--- Task ---
Below this line is the material. Write out only its lines from the one containing "by almsgiving, entertaining" through the one containing "to do away with", both kept, exactly.

---

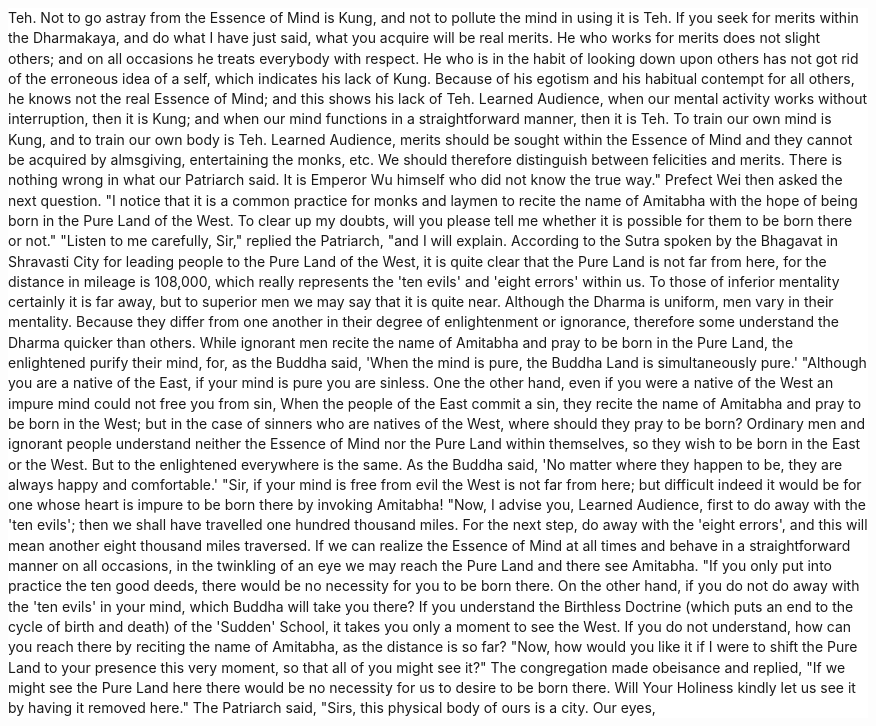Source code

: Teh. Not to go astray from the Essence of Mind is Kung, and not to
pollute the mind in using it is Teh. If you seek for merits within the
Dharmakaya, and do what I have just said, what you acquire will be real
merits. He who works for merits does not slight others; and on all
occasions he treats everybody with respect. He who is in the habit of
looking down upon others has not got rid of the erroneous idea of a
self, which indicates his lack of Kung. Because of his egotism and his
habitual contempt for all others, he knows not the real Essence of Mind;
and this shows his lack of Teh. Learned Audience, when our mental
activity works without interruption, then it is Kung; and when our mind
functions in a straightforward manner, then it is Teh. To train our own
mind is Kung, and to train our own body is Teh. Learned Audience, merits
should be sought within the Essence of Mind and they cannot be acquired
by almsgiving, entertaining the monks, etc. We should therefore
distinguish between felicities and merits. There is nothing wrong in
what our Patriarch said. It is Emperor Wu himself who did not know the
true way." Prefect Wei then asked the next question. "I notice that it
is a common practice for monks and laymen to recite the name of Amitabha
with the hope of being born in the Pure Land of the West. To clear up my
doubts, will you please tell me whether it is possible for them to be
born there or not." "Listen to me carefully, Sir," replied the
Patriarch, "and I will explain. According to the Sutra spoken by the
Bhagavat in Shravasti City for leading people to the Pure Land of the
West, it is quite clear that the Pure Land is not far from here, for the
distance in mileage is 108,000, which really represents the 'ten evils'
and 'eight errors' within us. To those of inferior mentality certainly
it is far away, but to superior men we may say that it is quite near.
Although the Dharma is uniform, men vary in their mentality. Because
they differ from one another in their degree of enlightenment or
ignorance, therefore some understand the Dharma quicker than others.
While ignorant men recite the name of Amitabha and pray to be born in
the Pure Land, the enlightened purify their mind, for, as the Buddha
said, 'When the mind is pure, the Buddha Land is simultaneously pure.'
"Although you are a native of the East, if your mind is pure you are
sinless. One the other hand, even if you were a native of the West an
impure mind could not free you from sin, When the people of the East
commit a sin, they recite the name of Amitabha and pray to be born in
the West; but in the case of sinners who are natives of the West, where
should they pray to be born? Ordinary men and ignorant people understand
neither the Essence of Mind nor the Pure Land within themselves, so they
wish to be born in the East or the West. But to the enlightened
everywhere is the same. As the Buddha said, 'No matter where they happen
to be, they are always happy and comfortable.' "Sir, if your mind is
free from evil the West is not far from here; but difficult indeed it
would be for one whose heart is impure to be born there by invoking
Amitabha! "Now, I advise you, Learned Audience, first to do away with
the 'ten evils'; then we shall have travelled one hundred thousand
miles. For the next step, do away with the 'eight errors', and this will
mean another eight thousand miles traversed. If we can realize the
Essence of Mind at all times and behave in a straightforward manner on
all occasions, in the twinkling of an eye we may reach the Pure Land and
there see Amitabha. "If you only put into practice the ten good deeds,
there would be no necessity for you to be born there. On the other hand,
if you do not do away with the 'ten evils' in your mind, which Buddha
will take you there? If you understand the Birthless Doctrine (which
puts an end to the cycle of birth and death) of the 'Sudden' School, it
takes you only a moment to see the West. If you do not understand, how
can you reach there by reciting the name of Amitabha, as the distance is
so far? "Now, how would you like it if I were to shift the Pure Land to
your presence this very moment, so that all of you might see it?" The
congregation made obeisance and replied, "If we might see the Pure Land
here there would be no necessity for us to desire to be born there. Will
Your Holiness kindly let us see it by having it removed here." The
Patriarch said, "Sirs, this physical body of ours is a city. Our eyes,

---

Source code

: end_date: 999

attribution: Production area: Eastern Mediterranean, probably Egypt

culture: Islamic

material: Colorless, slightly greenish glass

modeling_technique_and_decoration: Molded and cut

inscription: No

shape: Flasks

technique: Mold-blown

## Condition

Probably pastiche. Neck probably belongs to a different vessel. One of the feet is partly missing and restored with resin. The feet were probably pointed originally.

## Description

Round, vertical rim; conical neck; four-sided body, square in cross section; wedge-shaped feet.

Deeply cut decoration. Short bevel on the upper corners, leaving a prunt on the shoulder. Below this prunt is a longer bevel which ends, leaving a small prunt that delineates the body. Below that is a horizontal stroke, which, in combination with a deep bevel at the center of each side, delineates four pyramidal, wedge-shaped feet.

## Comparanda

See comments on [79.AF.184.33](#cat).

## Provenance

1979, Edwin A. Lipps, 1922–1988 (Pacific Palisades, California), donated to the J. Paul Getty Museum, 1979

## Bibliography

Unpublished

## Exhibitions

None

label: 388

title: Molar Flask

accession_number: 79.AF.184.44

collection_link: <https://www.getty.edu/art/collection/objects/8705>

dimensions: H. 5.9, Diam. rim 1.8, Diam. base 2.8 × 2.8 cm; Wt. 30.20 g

---

--- Solved exercise ---
by almsgiving, entertaining the monks, etc. We should therefore
distinguish between felicities and merits. There is nothing wrong in
what our Patriarch said. It is Emperor Wu himself who did not know the
true way." Prefect Wei then asked the next question. "I notice that it
is a common practice for monks and laymen to recite the name of Amitabha
with the hope of being born in the Pure Land of the West. To clear up my
doubts, will you please tell me whether it is possible for them to be
born there or not." "Listen to me carefully, Sir," replied the
Patriarch, "and I will explain. According to the Sutra spoken by the
Bhagavat in Shravasti City for leading people to the Pure Land of the
West, it is quite clear that the Pure Land is not far from here, for the
distance in mileage is 108,000, which really represents the 'ten evils'
and 'eight errors' within us. To those of inferior mentality certainly
it is far away, but to superior men we may say that it is quite near.
Although the Dharma is uniform, men vary in their mentality. Because
they differ from one another in their degree of enlightenment or
ignorance, therefore some understand the Dharma quicker than others.
While ignorant men recite the name of Amitabha and pray to be born in
the Pure Land, the enlightened purify their mind, for, as the Buddha
said, 'When the mind is pure, the Buddha Land is simultaneously pure.'
"Although you are a native of the East, if your mind is pure you are
sinless. One the other hand, even if you were a native of the West an
impure mind could not free you from sin, When the people of the East
commit a sin, they recite the name of Amitabha and pray to be born in
the West; but in the case of sinners who are natives of the West, where
should they pray to be born? Ordinary men and ignorant people understand
neither the Essence of Mind nor the Pure Land within themselves, so they
wish to be born in the East or the West. But to the enlightened
everywhere is the same. As the Buddha said, 'No matter where they happen
to be, they are always happy and comfortable.' "Sir, if your mind is
free from evil the West is not far from here; but difficult indeed it
would be for one whose heart is impure to be born there by invoking
Amitabha! "Now, I advise you, Learned Audience, first to do away with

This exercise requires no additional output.